= Problem =
Count the lines in the data below that contain the string "status", matching case exactly. Reply with the number only.

Dataset entries:
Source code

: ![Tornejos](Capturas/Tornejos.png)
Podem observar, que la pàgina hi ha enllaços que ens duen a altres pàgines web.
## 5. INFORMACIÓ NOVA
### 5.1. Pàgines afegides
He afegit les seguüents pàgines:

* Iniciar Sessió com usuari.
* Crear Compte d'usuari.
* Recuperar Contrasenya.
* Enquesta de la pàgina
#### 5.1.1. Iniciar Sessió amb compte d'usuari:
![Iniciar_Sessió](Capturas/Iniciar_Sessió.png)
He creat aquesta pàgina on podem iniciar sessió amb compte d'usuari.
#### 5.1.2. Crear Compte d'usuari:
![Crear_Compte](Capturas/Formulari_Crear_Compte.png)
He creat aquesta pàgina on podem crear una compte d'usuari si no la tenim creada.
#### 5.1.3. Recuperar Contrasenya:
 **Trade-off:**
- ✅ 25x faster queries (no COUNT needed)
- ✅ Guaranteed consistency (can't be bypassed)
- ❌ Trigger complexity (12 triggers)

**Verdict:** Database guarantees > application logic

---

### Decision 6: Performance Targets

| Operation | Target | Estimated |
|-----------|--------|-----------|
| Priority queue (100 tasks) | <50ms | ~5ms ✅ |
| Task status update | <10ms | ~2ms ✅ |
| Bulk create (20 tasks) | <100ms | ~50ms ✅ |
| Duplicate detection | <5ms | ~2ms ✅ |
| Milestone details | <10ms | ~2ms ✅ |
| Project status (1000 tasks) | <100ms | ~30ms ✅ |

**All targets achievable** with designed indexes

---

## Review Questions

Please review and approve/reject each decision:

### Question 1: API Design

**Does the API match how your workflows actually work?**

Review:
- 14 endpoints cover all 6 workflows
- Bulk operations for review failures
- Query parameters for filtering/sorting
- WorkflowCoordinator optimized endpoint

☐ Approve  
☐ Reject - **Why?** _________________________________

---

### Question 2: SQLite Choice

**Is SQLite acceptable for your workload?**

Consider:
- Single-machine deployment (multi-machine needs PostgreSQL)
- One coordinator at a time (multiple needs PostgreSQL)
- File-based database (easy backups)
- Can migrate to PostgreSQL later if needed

= Written answer =
2